Recast every line of the records below as a numbered list, skipping blank lines. Leave the pictures out of your answer.
════════════════
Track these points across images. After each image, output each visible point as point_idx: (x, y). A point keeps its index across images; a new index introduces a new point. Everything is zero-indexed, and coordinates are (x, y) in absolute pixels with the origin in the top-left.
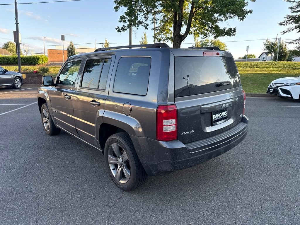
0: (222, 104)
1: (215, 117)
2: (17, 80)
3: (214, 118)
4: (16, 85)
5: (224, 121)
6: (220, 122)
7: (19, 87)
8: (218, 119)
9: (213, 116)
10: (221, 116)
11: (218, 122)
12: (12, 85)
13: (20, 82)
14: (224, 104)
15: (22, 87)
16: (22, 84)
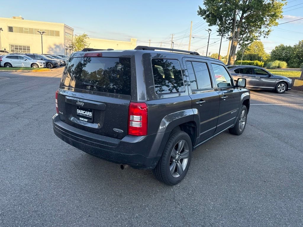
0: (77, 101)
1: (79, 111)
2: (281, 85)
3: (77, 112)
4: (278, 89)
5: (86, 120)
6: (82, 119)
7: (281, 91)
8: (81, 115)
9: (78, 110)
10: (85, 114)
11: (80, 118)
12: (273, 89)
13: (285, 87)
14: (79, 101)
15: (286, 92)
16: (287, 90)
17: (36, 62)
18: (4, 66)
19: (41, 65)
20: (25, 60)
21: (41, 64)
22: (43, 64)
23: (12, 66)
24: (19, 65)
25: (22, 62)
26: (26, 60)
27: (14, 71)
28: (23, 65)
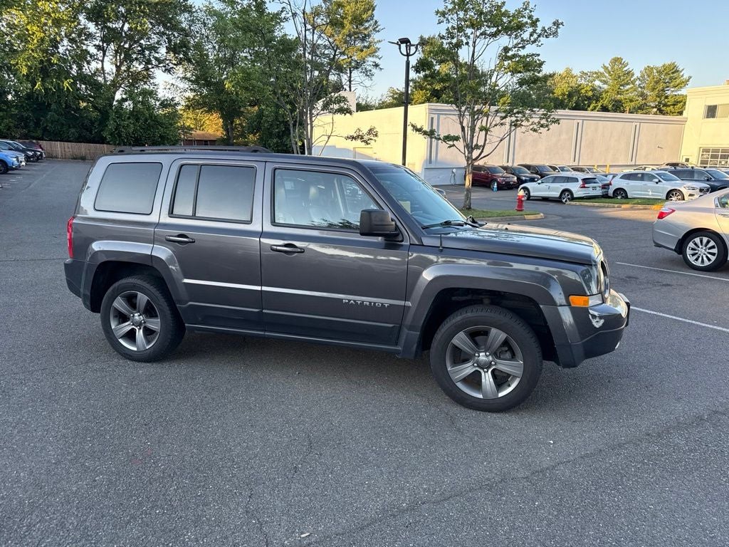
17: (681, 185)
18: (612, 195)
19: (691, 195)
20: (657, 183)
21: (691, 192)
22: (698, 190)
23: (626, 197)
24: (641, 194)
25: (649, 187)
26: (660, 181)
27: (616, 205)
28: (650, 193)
════════════════
> **YOUR RESPONSE**
1. Track these points across images. After each image, output each visible point as point_idx: (x, y). A point keeps its index across images; a new index introduces a new point. Everything is zero-indexed, and coordinates are (x, y) in absolute pixels with the origin in the top-left.
2. 0: (222, 104)
3. 1: (215, 117)
4. 2: (17, 80)
5. 3: (214, 118)
6. 4: (16, 85)
7. 5: (224, 121)
8. 6: (220, 122)
9. 7: (19, 87)
10. 8: (218, 119)
11. 9: (213, 116)
12. 10: (221, 116)
13. 11: (218, 122)
14. 12: (12, 85)
15. 13: (20, 82)
16. 14: (224, 104)
17. 15: (22, 87)
18. 16: (22, 84)
19. 0: (77, 101)
20. 1: (79, 111)
21. 2: (281, 85)
22. 3: (77, 112)
23. 4: (278, 89)
24. 5: (86, 120)
25. 6: (82, 119)
26. 7: (281, 91)
27. 8: (81, 115)
28. 9: (78, 110)
29. 10: (85, 114)
30. 11: (80, 118)
31. 12: (273, 89)
32. 13: (285, 87)
33. 14: (79, 101)
34. 15: (286, 92)
35. 16: (287, 90)
36. 17: (36, 62)
37. 18: (4, 66)
38. 19: (41, 65)
39. 20: (25, 60)
40. 21: (41, 64)
41. 22: (43, 64)
42. 23: (12, 66)
43. 24: (19, 65)
44. 25: (22, 62)
45. 26: (26, 60)
46. 27: (14, 71)
47. 28: (23, 65)
48. 17: (681, 185)
49. 18: (612, 195)
50. 19: (691, 195)
51. 20: (657, 183)
52. 21: (691, 192)
53. 22: (698, 190)
54. 23: (626, 197)
55. 24: (641, 194)
56. 25: (649, 187)
57. 26: (660, 181)
58. 27: (616, 205)
59. 28: (650, 193)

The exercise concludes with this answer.